> _RECORD EXTRACTS_:
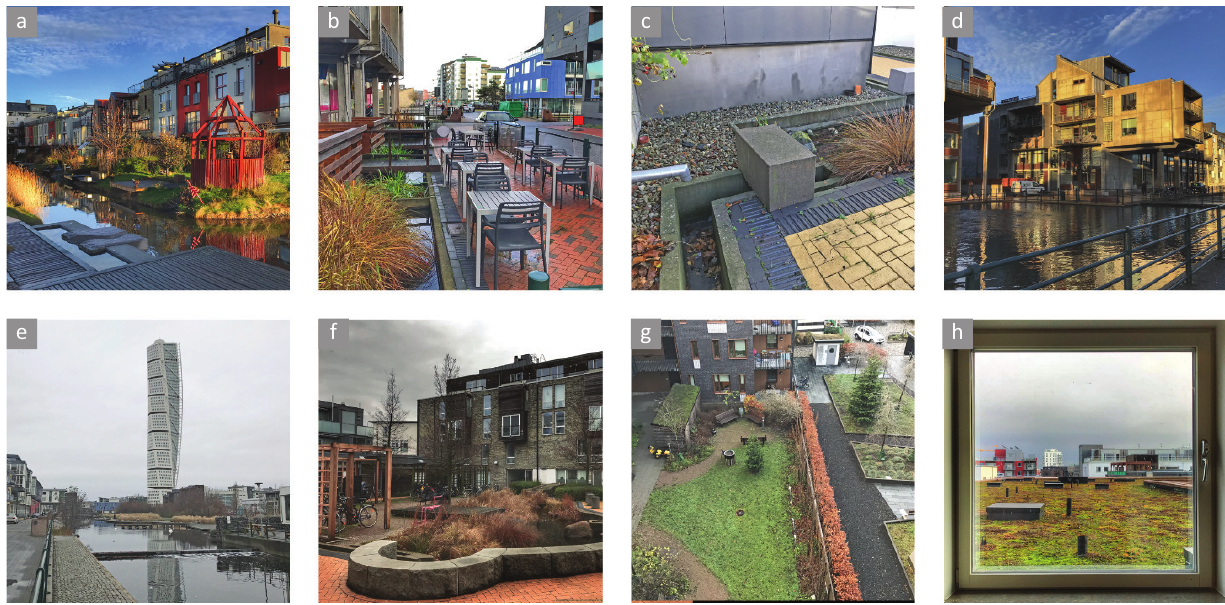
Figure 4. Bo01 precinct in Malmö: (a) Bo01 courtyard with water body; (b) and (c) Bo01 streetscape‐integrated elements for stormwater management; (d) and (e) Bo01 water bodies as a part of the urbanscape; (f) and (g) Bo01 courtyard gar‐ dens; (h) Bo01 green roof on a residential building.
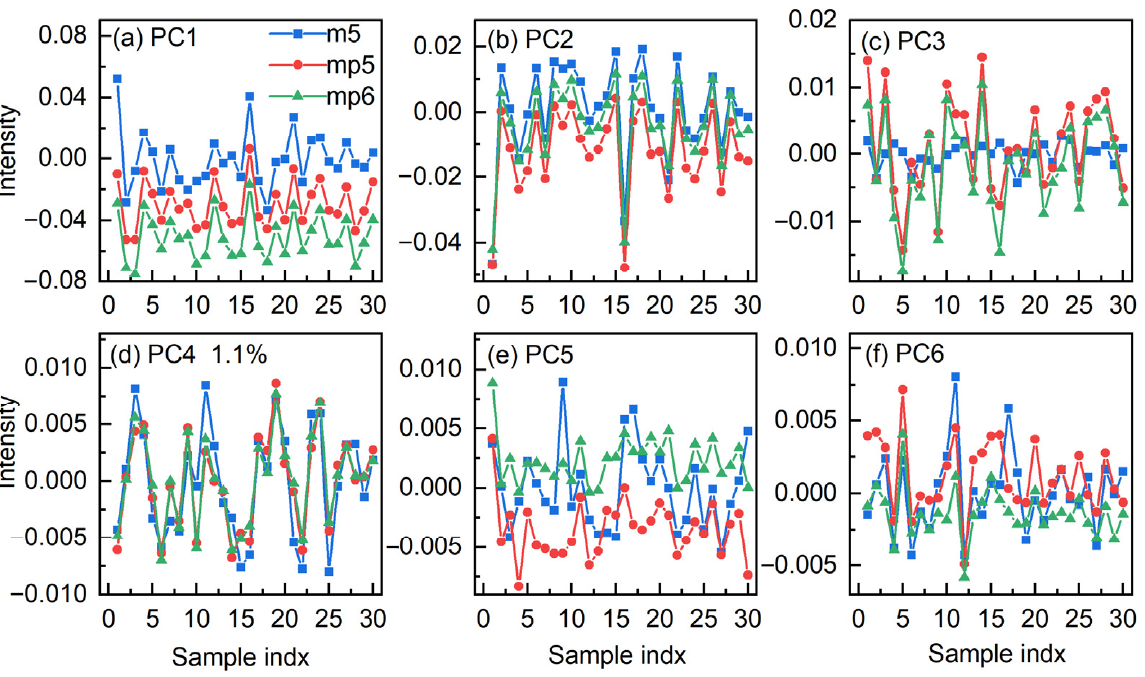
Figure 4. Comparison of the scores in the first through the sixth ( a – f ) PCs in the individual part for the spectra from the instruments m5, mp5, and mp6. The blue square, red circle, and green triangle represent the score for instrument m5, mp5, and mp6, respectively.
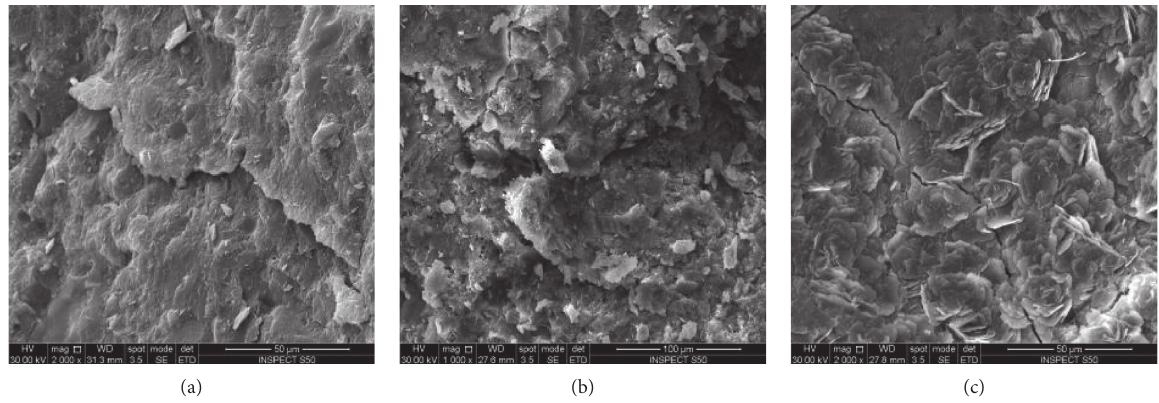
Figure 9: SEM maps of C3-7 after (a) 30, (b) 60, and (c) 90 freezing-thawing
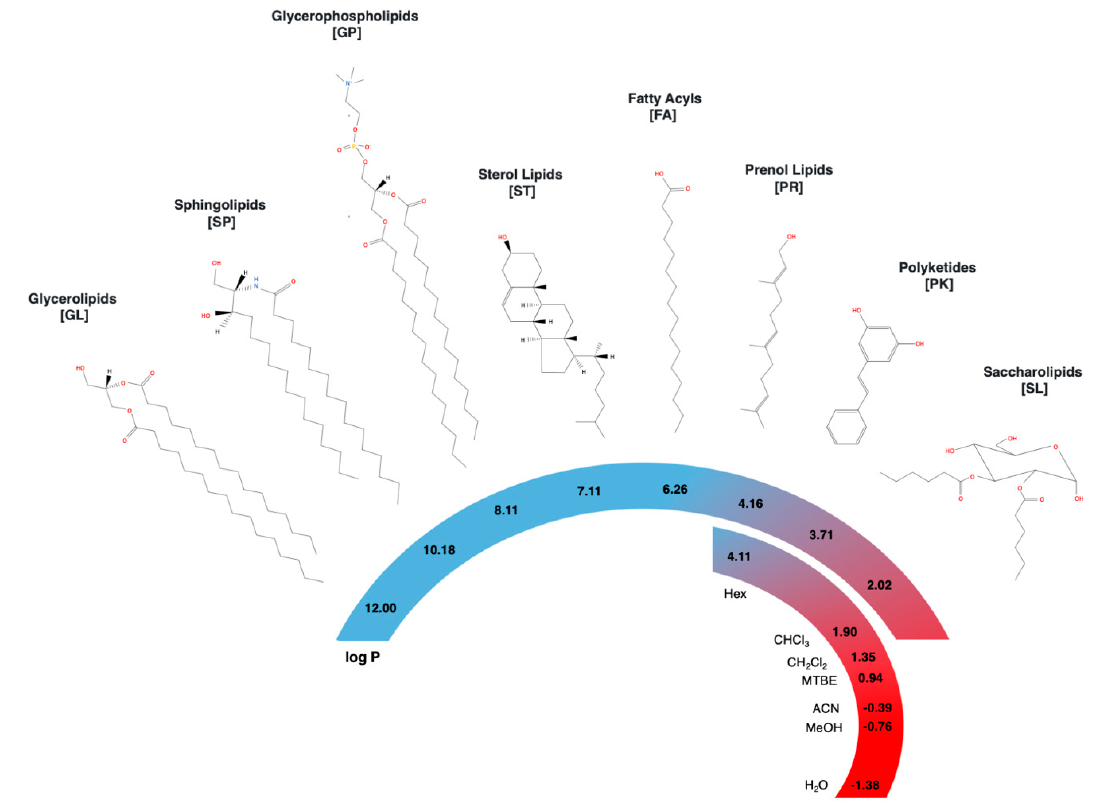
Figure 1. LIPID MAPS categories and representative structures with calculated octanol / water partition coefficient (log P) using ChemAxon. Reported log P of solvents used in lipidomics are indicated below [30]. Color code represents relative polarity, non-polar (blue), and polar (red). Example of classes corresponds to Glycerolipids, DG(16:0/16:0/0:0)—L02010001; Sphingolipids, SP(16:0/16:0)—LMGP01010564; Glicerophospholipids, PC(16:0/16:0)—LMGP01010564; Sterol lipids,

---

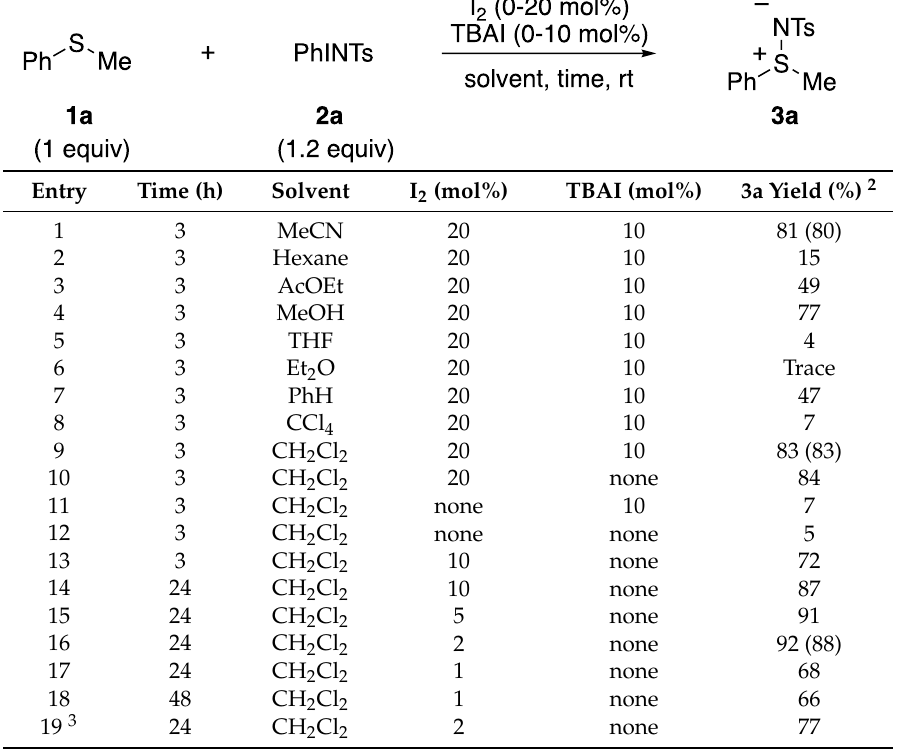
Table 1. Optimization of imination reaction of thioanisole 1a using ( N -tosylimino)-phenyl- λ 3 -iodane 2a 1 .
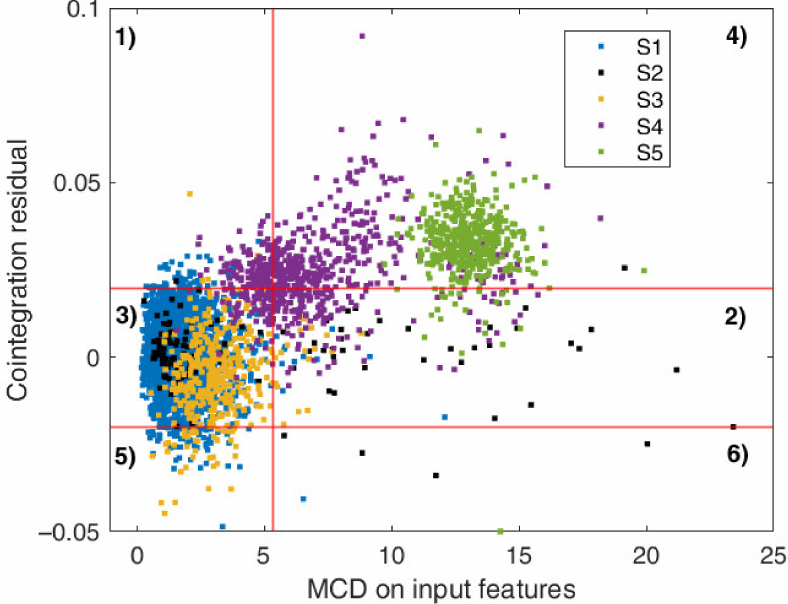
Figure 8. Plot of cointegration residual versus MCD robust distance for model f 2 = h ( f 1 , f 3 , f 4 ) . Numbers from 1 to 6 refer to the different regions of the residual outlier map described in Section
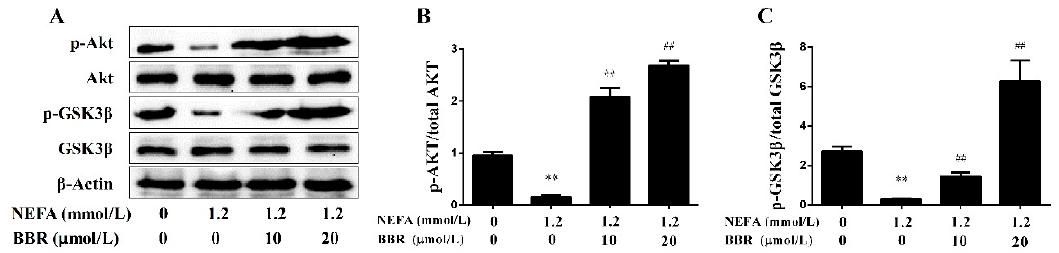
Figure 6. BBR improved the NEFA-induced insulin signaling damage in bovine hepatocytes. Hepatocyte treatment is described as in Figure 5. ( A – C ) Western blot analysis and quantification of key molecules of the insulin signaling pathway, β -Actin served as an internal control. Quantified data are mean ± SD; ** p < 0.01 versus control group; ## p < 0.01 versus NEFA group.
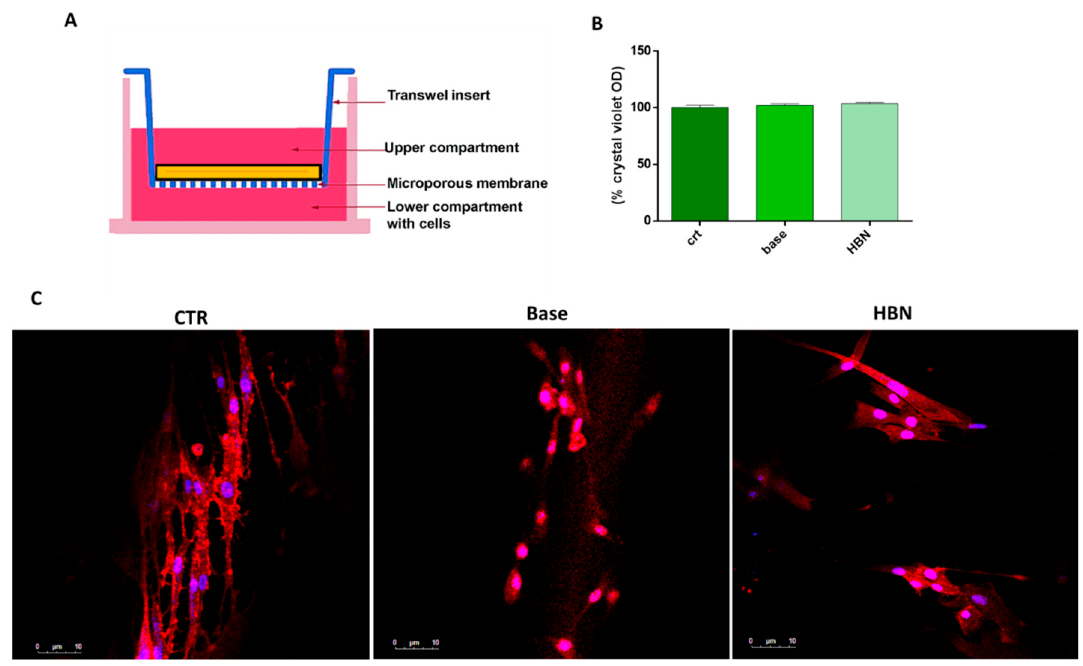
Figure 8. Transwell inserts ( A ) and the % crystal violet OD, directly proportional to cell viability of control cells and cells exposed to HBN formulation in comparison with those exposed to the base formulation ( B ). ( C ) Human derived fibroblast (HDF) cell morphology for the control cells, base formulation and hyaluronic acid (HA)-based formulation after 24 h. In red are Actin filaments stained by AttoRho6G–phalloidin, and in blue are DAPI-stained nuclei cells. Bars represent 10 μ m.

> _ASSIGNMENT_: Give the number of lines in the listing that hold "versus", with no other words.

> _RESPONSE TO THE EXERCISE_: 2